Hello! I have a general question for people who are studying on their own, which is how do you decide/ check your knowledge before continuing on in your textbooks? I’m early on in Genki and my Minna No Nihongo books are on their way, but I was wondering how people decide to continue to the next chapter? I’m currently doing a chapter a week, but don’t want to do the common self learner mistake of thinking I have learned the material only to find out later on that I didn’t. I’m working on refining my weekly plan right now and was hoping I might get some good tips from people with more experience! Thanks!
I would sometimes translate certain Japanese phrases from the exercises into my native language, then a week or so later I would go back and try to translate those phrases back to Japanese. If they were pretty much similar to what the original was, I’d assume I got the grammar down. Works well also if you mix similar concepts from different chapters as well. Works great with Minna no Nihongo’s renshuu B. Also, Minna has a big review block, where you get quizzed on all the previous chapters, every five or six chapters iirc.

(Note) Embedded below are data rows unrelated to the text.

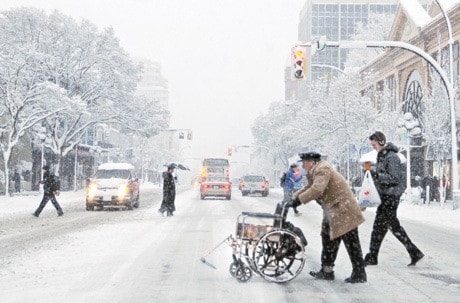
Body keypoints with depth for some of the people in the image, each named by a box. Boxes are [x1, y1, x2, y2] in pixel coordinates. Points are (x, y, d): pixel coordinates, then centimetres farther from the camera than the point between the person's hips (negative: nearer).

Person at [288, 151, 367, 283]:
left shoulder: (322, 169, -19)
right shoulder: (315, 171, 15)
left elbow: (317, 189, -32)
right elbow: (309, 187, 24)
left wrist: (299, 200, -31)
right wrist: (294, 197, 13)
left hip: (343, 211, -11)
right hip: (332, 213, 11)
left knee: (351, 243, -5)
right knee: (328, 239, 16)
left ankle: (359, 274, 1)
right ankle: (327, 271, 24)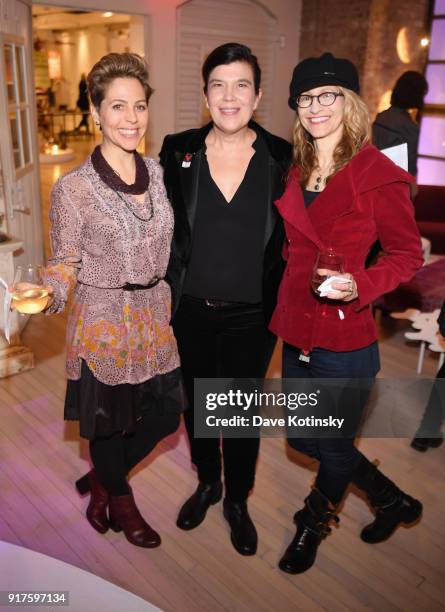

That sounds like a great tip I think I will try it out! Also, I didn’t realize that the Minna no Nihongo books had review blocks like that I’m pretty excited for them to arrive since I think they fit my learning style better than Genki!
I don’t, i move on. I can always check it when I encounter it in the wild. If you did the exercises(that have solutions), that’s more than enough.
Here’s a couple of rules I follow:
- Before continuing with a chapter the next day, I always go through the material from the previous day to make sure I learned/memorized everything. On weekdays there’s usually a good 20-hour gap between study sessions so enough to jog mid-term memory.
- For more difficult grammar points I usually come up with extra example phrases and/or sentences beyond what’s in the textbook to make sure I understand that grammar point fully.
- On Friday-Saturday (sometimes expanding to Thursday) I do word lists. Yesterday I started using Anki, because the lists were getting too long and repeating already well-known material is a little counter-productive.
- Whenever I identify a weak point, like adjective conjugations or tenses, I practice them on paper with at least a good 1-2 pages of examples in addition to all above points.
- Since I rely heavily on hearing for learning, I repeat all that’s written aloud until I feel that I managed to associate an emotion or range of emotions with a word, phrase, sentence, etc.
I use BunPro as a supplement to any grammar points I’ve learnt. Their ‘paths’ like Genki, Minna no Nihongo and Tobira are also super useful so you can sync it up perfectly with your textbook learning.
As soon as I feel confident replicating the learning points in each chapter, its time to move on.
I don’t assume I have the chapter down. After the reading and the exercises, I assume that I got most of it and move on. I can repeat later if it I encounter it ‘in the wild’ and didn’t manage to recognize it.
Wow it seems like you have a really well organized study set up! I like the idea of coming up with the extra examples for grammar outside of the textbook. I think it’ll be useful I’m still early in my textbooks, so I find that the explanations are sometimes a bit simple or only part of the picture If you want extra practice on conjugations and tenses I recently found this app called Japanese conjugation city (its $ 0.99) it has both a verb and adjective section with pretty easy to follow explanations of each tense and conjugation and then you can do custom quizzes!
I just recently started using Bunpo too! I currently have it on the N5 setting, but I think you’re right and it would be better to sync it up with my textbook!
Very true. Tae Kim, for instance, always uses the simplest adjectives and verbs to show how conjugations work, but that’s common practice even in programming - you’re supposed to get the picture more easily and then can go from there
That sounds quite interesting! Maybe I’ll finally convince myself to use apps, because so far I’ve only been doing WaniKani and some free kanji quiz apps on my phone.
SRS is an amazing thing and supplementing WaniKani with Anki or a mobile SRS app is a good idea. There is apparently AnkiMobile in the Apple App Store. For on-the-go learning I use my trusty paper A4 notebook .
There’s also lots of websites to practice conjugations, see for example this forum post:
And the link to the site:
I haven’t seen this one yet I’ll have to check it out later! Thanks
Yeah I totally understand why they do it. I think it’s more of a me issue since I’m trying to read manga in Japanese though my grammar isn’t quiet up to par, so I end up encountering a bit more complicated stuff and end up confused I think apps can be really helpful, but it depends on the type of learner you are. I also still tend to prefer paper when it comes to note taking and configuring my thoughts.
I usually just do the exercises in the textbook and workbook, and add the grammar points in Bunpro. Then I just move on. If I make a mistake in Bunpro that’s not just a typo because I wasn’t awake yet I sometimes review that grammar point. But other than that I think that encountering grammar in the wild will be more helpful anyway, so I don’t worry about it too much.